→ Stored data entries
◇ ◇ ◇ ◇ ◇

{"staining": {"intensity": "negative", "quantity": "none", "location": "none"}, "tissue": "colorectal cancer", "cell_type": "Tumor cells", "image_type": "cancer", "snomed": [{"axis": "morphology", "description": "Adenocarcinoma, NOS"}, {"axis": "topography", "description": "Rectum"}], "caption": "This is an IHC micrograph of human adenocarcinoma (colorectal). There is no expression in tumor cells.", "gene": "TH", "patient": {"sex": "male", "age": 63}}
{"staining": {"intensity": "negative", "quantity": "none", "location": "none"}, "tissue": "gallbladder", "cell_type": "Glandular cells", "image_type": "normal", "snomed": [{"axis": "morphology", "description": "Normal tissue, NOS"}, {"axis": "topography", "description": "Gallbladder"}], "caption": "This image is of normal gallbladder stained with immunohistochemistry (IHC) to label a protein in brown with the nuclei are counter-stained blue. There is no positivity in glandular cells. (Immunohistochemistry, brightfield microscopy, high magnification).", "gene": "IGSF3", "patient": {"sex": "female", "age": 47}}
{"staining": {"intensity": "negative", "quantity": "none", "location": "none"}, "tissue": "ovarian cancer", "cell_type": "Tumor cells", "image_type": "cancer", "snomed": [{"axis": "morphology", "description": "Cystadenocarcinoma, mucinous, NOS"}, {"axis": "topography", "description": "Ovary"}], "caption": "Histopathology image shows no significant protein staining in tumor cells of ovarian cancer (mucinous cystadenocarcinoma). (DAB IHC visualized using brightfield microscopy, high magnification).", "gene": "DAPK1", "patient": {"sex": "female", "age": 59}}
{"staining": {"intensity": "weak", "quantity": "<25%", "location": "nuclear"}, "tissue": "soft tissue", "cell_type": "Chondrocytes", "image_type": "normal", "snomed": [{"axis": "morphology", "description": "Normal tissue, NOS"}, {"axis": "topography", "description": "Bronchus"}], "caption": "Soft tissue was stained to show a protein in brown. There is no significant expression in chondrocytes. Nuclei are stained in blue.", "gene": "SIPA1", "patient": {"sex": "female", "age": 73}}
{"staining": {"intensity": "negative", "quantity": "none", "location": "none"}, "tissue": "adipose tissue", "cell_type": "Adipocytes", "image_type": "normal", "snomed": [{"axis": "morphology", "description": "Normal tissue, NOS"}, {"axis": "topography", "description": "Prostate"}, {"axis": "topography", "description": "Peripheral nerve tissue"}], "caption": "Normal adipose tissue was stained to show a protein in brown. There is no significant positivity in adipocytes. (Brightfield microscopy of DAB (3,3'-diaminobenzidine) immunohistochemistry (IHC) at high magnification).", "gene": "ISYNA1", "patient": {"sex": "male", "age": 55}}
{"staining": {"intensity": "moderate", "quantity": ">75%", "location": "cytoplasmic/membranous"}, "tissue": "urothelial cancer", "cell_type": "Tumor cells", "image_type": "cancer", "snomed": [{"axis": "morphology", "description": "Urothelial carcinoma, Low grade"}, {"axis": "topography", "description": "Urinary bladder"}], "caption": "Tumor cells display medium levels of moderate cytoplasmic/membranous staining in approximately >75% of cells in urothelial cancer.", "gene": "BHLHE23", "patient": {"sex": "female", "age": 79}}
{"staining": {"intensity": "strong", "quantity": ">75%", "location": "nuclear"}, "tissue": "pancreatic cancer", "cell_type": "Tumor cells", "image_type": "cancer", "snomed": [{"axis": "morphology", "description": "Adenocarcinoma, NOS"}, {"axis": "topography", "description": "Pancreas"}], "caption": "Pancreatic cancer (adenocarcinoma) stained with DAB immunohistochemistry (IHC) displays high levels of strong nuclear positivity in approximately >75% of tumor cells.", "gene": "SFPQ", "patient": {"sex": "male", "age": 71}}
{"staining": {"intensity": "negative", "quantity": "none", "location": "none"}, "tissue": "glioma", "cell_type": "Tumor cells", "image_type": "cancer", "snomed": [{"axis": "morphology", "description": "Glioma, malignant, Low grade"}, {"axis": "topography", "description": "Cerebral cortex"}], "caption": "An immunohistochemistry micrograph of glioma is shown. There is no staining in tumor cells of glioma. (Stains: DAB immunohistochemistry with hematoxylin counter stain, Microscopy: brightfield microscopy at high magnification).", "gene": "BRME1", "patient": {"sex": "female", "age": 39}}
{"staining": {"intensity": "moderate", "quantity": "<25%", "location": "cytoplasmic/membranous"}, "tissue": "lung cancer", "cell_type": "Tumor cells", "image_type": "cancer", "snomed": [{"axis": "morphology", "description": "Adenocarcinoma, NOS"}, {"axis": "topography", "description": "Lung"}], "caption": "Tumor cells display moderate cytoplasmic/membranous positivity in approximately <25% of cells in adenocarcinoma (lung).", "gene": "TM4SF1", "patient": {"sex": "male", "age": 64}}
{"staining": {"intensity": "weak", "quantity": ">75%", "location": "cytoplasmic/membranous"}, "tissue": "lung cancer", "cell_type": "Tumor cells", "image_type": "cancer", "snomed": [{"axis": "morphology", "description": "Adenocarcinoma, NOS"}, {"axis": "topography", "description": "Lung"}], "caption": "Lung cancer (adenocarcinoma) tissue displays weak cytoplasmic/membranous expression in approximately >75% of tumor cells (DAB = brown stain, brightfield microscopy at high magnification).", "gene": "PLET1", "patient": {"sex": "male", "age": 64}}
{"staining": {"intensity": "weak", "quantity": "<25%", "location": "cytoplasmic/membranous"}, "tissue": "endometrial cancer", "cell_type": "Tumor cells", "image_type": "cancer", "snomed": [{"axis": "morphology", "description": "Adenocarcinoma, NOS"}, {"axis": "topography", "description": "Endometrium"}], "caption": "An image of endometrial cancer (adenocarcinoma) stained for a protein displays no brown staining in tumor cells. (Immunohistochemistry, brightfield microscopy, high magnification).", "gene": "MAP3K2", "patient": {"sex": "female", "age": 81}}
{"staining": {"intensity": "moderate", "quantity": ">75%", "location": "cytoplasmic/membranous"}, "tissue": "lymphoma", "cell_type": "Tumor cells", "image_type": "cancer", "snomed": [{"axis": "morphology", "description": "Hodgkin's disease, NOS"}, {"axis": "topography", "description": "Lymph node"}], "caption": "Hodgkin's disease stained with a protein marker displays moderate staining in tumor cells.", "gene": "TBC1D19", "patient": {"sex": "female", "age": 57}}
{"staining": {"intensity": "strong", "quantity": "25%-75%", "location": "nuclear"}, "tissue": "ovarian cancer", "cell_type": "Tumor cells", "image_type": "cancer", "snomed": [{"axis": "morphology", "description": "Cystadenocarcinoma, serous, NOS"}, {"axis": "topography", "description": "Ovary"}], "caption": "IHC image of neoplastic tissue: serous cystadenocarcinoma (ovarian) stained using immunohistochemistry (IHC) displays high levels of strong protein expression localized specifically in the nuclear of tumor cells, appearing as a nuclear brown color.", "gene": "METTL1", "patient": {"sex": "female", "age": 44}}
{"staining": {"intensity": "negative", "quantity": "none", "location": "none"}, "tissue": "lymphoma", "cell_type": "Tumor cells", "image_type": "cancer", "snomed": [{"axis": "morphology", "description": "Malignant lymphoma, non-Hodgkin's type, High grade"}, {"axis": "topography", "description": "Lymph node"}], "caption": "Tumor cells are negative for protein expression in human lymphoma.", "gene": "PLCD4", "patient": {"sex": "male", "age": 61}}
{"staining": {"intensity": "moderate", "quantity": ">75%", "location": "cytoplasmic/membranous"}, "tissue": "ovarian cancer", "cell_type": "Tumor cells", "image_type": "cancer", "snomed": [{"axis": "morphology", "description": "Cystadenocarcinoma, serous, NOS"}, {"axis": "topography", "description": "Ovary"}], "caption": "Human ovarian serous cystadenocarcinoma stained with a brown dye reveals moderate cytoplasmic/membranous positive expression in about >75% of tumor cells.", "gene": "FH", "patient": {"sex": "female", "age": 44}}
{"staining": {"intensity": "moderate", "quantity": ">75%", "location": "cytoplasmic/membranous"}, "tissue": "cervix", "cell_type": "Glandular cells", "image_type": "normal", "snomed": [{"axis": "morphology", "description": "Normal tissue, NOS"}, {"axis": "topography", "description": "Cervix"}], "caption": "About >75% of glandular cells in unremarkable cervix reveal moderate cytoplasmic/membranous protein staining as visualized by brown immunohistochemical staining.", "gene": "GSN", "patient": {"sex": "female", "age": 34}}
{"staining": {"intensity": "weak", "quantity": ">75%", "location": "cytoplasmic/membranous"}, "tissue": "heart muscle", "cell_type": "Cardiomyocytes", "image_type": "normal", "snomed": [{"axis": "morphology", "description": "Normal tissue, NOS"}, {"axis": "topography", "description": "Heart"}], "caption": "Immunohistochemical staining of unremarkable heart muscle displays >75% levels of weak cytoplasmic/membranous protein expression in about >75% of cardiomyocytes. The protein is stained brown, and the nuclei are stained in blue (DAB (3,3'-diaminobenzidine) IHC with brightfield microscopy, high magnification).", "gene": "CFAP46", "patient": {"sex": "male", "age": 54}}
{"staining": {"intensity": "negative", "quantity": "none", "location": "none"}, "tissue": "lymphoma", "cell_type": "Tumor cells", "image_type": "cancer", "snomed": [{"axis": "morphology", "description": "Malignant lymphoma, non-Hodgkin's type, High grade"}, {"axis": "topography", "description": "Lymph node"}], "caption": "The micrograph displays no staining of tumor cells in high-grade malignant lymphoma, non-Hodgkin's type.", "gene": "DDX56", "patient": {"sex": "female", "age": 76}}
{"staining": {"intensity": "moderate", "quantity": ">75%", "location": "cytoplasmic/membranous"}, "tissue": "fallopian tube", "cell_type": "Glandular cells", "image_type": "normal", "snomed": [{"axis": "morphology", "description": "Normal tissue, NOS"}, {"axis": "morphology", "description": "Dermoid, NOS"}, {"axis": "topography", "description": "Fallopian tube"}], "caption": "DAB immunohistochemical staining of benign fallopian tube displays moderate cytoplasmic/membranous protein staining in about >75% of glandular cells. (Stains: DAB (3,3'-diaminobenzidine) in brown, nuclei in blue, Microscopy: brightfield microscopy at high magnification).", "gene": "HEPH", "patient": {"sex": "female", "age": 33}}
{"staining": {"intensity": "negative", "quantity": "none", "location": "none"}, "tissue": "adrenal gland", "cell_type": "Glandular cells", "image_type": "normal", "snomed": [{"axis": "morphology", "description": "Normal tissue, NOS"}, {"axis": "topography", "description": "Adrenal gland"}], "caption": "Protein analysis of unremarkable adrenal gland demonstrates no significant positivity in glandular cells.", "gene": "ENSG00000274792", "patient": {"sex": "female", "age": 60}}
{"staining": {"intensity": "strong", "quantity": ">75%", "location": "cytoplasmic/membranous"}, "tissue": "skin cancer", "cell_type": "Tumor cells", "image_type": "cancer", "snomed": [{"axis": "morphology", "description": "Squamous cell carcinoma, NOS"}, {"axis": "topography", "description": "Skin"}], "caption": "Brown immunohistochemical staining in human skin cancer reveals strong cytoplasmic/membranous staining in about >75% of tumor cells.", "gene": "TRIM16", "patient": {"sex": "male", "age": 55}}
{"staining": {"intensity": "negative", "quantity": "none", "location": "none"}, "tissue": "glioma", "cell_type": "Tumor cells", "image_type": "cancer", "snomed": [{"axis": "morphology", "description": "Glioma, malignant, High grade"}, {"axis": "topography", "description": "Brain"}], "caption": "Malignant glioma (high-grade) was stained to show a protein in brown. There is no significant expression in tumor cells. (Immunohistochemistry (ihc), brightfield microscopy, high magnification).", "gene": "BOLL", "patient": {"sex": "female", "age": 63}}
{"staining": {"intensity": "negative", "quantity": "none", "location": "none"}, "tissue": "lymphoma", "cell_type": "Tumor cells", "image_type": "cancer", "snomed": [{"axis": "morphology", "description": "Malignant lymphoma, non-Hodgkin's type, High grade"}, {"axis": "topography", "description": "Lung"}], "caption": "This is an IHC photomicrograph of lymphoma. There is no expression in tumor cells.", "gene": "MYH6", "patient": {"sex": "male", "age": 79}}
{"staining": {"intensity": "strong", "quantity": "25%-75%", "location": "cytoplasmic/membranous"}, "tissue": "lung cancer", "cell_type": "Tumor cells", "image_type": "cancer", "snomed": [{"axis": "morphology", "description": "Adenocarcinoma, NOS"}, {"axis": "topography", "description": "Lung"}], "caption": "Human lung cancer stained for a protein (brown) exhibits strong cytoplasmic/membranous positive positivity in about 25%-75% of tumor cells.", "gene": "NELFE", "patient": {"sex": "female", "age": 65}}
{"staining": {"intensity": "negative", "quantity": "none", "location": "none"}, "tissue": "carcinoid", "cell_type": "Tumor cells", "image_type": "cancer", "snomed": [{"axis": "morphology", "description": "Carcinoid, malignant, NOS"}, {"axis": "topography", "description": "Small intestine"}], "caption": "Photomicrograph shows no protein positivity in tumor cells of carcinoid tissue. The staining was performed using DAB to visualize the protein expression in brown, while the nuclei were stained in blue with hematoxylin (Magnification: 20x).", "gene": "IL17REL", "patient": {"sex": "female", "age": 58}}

◇ ◇ ◇ ◇ ◇

→ To do
Print again the lines of the entries above that fall between the line holding "micrograph displays no" and the line holding "analysis of unremarkable", inclusive, exactly as they stand.

→ Result for this task
{"staining": {"intensity": "negative", "quantity": "none", "location": "none"}, "tissue": "lymphoma", "cell_type": "Tumor cells", "image_type": "cancer", "snomed": [{"axis": "morphology", "description": "Malignant lymphoma, non-Hodgkin's type, High grade"}, {"axis": "topography", "description": "Lymph node"}], "caption": "The micrograph displays no staining of tumor cells in high-grade malignant lymphoma, non-Hodgkin's type.", "gene": "DDX56", "patient": {"sex": "female", "age": 76}}
{"staining": {"intensity": "moderate", "quantity": ">75%", "location": "cytoplasmic/membranous"}, "tissue": "fallopian tube", "cell_type": "Glandular cells", "image_type": "normal", "snomed": [{"axis": "morphology", "description": "Normal tissue, NOS"}, {"axis": "morphology", "description": "Dermoid, NOS"}, {"axis": "topography", "description": "Fallopian tube"}], "caption": "DAB immunohistochemical staining of benign fallopian tube displays moderate cytoplasmic/membranous protein staining in about >75% of glandular cells. (Stains: DAB (3,3'-diaminobenzidine) in brown, nuclei in blue, Microscopy: brightfield microscopy at high magnification).", "gene": "HEPH", "patient": {"sex": "female", "age": 33}}
{"staining": {"intensity": "negative", "quantity": "none", "location": "none"}, "tissue": "adrenal gland", "cell_type": "Glandular cells", "image_type": "normal", "snomed": [{"axis": "morphology", "description": "Normal tissue, NOS"}, {"axis": "topography", "description": "Adrenal gland"}], "caption": "Protein analysis of unremarkable adrenal gland demonstrates no significant positivity in glandular cells.", "gene": "ENSG00000274792", "patient": {"sex": "female", "age": 60}}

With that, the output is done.